Seen through a mathematical and Augustinian lens, the consistory becomes something like the moment when parentheses are finally placed around the first expression in a long, wandering equation. Everything that follows depends on getting this initial grouping right.

Leo XIV appears drawn to pastors who combine doctrinal clarity with spiritual depth, canonical coherence with pastoral charity, and fidelity to tradition with lived communal wisdom. This emerging pattern mirrors the same logic visible in his early canonical writing: begin with God, and allow every subsequent judgment to flow from that primacy. Authority must start with obedience to the divine will, not with administrative agility or political calculus.

This is why the consistory matters. It is not simply staffing; it is sequencing — a deliberate act of setting the equation in order, so that everything that follows can unfold in right harmony.

 

When the Order Is Right, the Church Flourishes

When we put multiplication before parentheses, the answer fails. When we place peace before glory, communion fractures.

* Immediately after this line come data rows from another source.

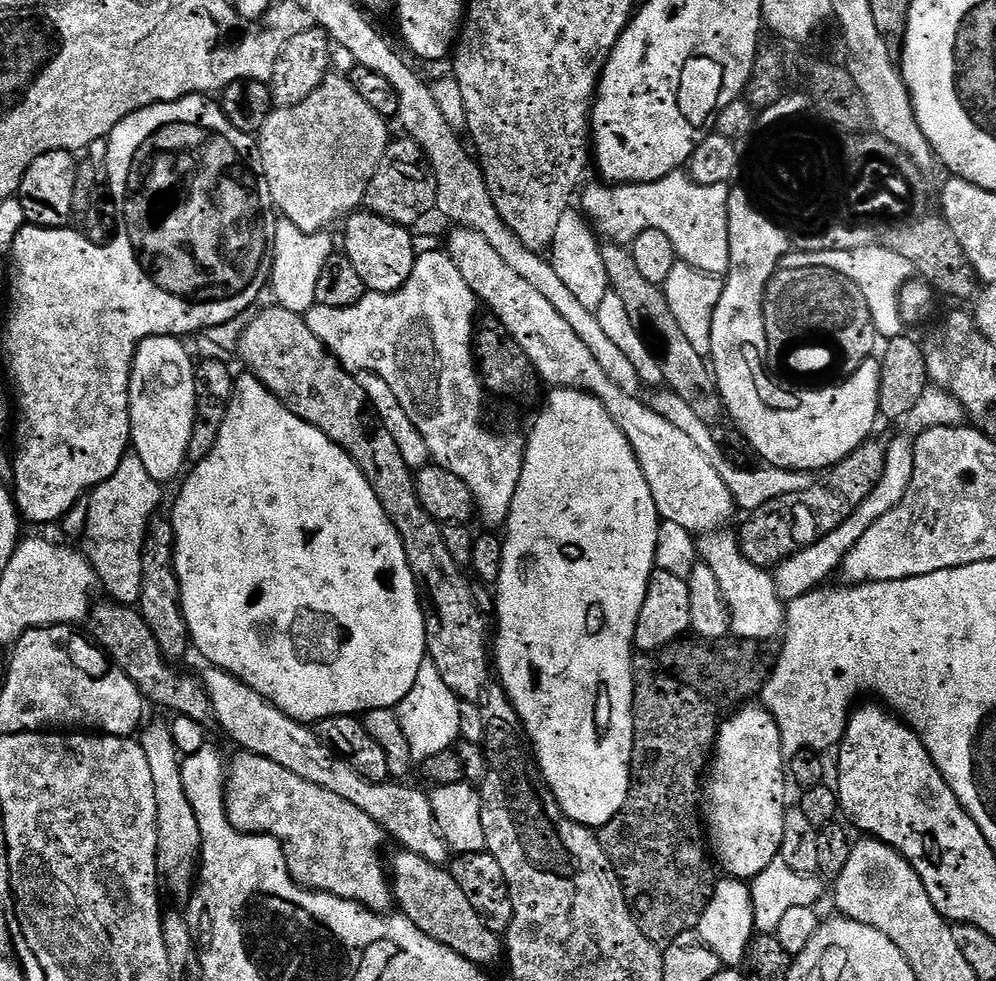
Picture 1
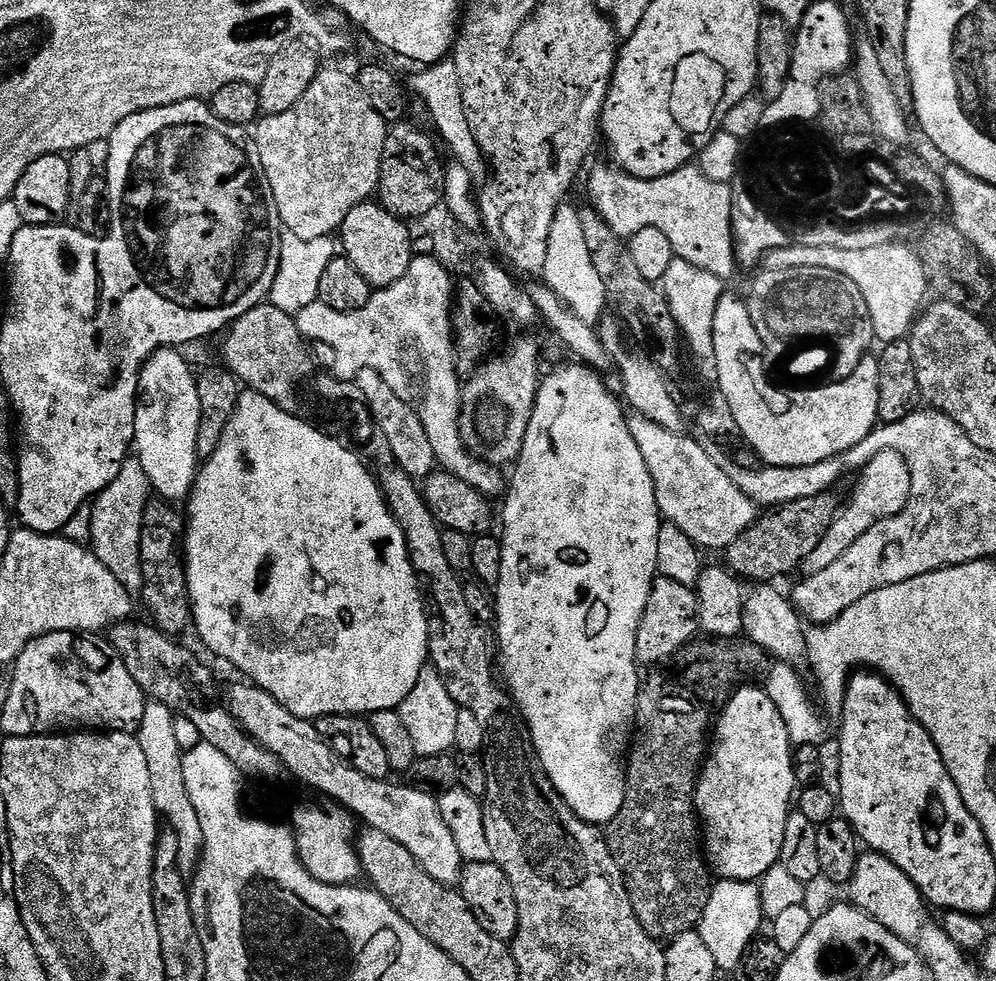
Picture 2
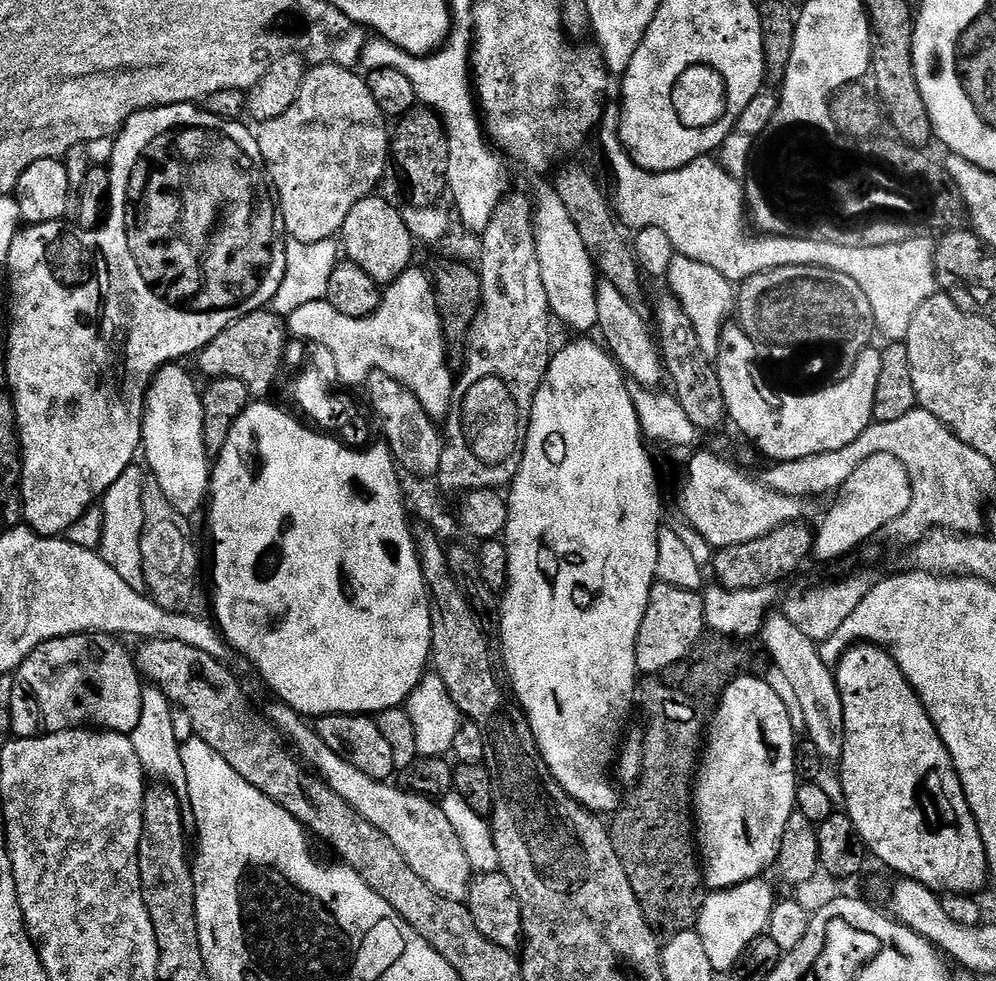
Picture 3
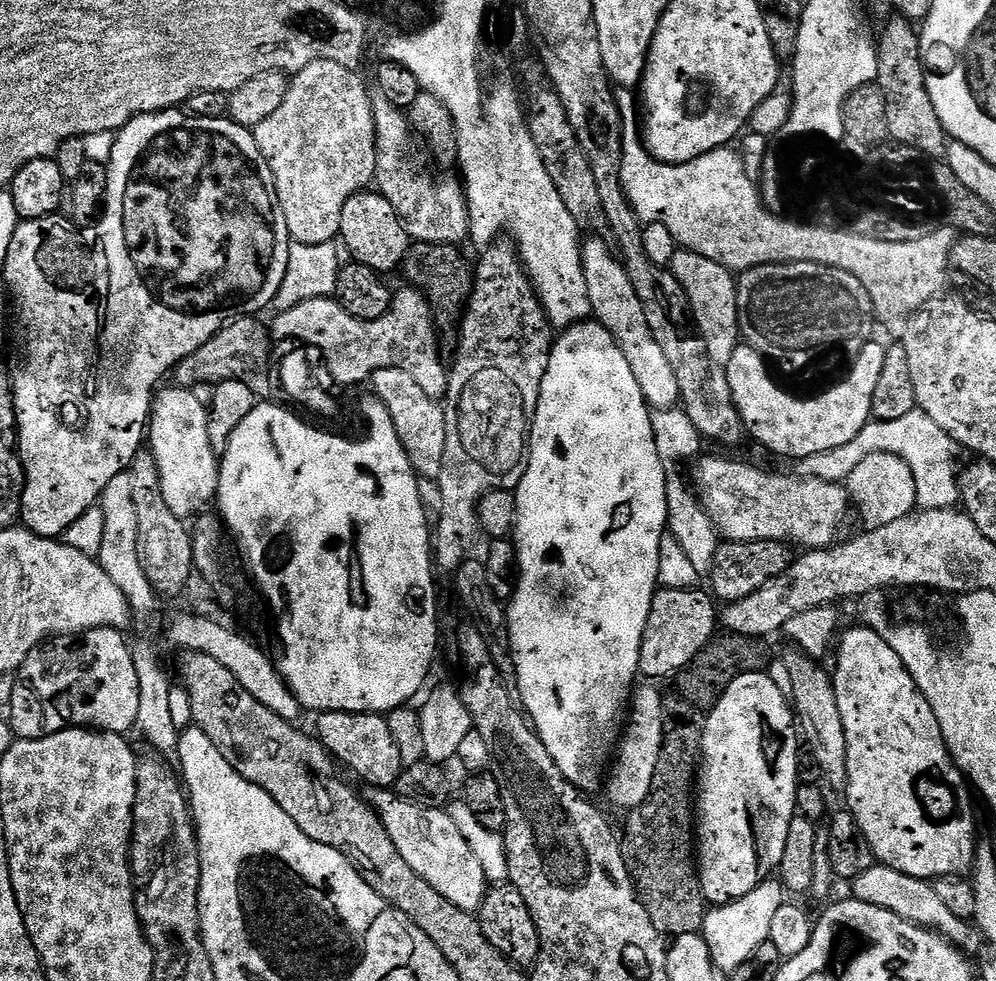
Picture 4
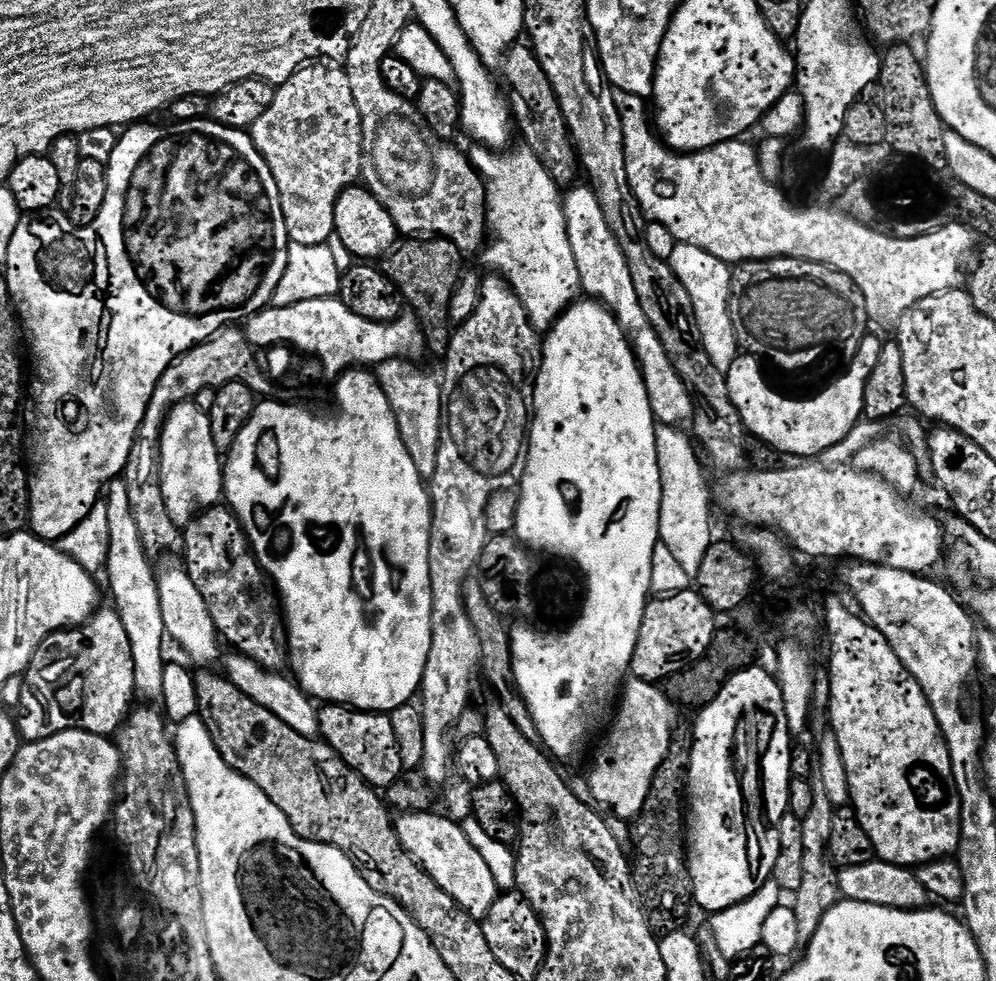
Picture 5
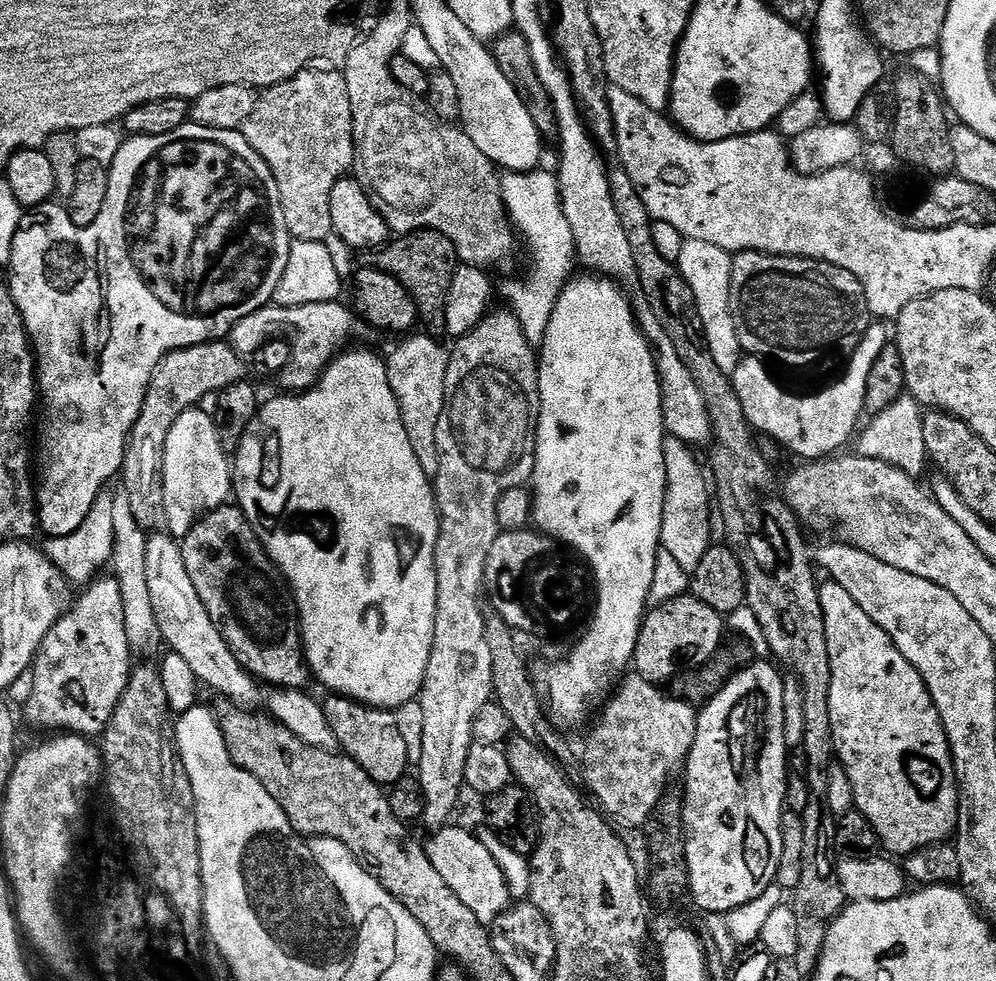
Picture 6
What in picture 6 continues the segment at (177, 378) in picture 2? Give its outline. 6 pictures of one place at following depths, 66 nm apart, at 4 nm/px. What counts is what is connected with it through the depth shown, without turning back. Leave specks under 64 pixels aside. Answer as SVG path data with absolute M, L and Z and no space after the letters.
M199 407L187 408L174 422L174 426L170 426L170 438L166 438L166 450L164 451L164 522L167 531L172 531L176 535L173 537L176 538L183 538L186 534L190 534L190 530L200 517L216 508L221 508L223 504L229 503L230 497L234 492L234 468L230 463L229 453L224 452L220 445L220 430L216 427L215 419L209 413L207 416L206 413L200 411Z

When neighbor-love (or self-love) is elevated above God-love, even charity becomes thin. But when the first term is set where it belongs, everything else can follow with coherence.

A Church that begins with God can love the world without losing itself. A Church that begins with worship can build unity without sacrificing doctrine. A Church that begins with rightly ordered love can offer peace that is more than sentiment — a peace that is salvation. This is Augustine’s wisdom. This is the Gospel’s structure. And it increasingly appears to be the “mathematics” of Leo XIV’s emerging pontificate.

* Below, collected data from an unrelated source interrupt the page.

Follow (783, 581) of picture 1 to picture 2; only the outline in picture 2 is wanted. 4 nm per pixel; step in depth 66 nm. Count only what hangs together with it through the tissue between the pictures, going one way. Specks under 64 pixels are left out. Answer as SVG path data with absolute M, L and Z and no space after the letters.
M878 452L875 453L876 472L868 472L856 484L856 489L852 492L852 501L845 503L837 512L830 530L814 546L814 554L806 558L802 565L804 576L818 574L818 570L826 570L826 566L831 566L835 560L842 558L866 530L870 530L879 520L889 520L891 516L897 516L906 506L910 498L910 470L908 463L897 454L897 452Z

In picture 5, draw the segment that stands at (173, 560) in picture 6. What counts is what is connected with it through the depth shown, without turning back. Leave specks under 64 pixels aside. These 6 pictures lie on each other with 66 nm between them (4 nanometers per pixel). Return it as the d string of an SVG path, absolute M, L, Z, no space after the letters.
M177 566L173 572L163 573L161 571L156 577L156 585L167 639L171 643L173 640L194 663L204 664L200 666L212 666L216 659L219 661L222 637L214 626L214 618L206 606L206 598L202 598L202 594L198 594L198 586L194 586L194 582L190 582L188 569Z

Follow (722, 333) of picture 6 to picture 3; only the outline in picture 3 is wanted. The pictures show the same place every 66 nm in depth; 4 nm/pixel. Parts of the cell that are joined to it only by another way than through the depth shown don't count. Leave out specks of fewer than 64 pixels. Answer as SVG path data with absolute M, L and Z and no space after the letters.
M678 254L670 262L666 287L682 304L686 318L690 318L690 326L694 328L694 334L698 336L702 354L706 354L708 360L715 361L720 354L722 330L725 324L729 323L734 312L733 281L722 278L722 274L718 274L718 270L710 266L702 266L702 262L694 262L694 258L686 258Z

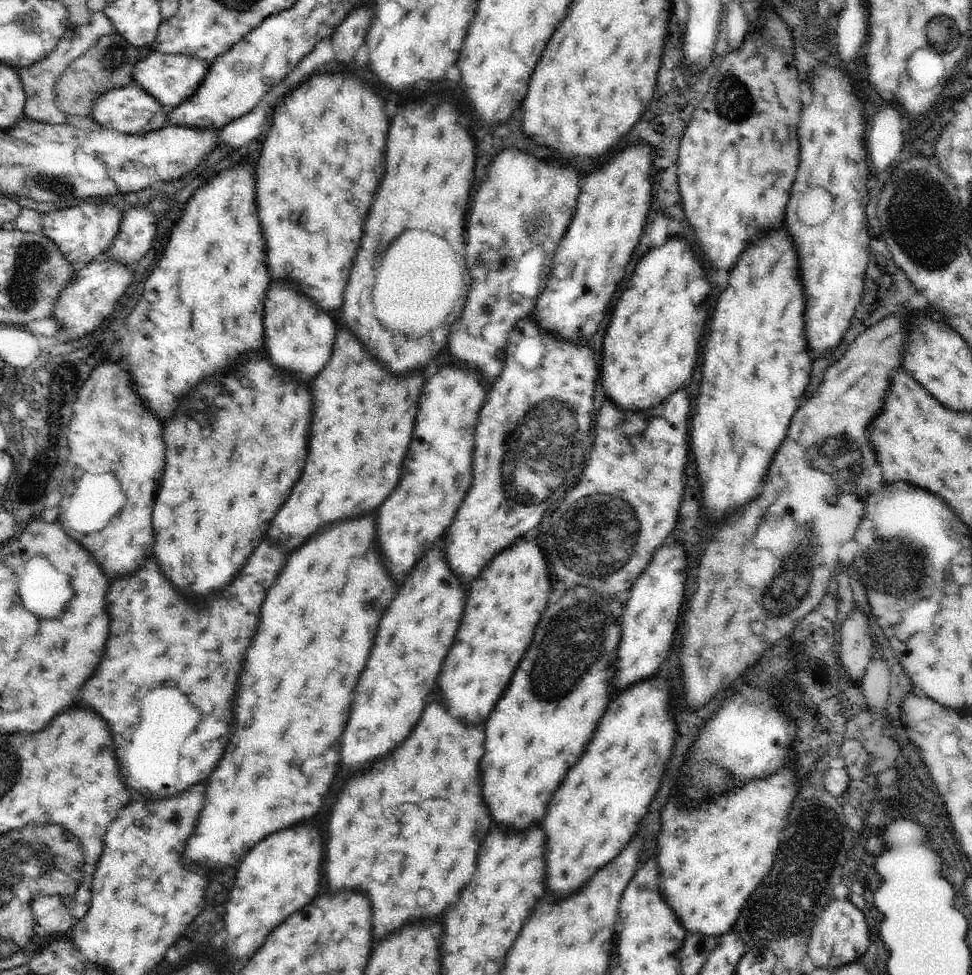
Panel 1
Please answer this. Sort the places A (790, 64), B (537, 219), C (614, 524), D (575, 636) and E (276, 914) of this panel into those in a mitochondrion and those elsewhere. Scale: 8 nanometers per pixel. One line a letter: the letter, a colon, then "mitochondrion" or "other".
A: other
B: mitochondrion
C: mitochondrion
D: mitochondrion
E: other

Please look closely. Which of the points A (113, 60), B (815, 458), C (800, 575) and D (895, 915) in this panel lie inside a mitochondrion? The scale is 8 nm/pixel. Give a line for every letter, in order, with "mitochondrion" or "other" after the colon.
A: mitochondrion
B: mitochondrion
C: mitochondrion
D: other

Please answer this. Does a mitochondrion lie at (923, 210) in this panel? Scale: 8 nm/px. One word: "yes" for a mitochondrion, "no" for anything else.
yes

This consistory will not simply reveal his priorities; it will unveil the guiding logic of his pontificate and the inner order by which he intends to lead the Church. If Leo XIV can restore the order he has spent a lifetime discerning, then peace, charity and unity will cease to be distant hopes and will become incarnate once more in the Church’s life. Renewal will not be forced; it will rise steadily and recognizably from a Church rediscovering its center.

And when, God willing, he succeeds in setting the Church’s order of operations aright, then the life of faith (like a problem finally worked in the proper sequence) will once more display its clarity, coherence and grace. Those who glimpsed this order in him years ago will not be surprised. He is leading the Church precisely as he was formed to lead: God first, everything else in its proper place.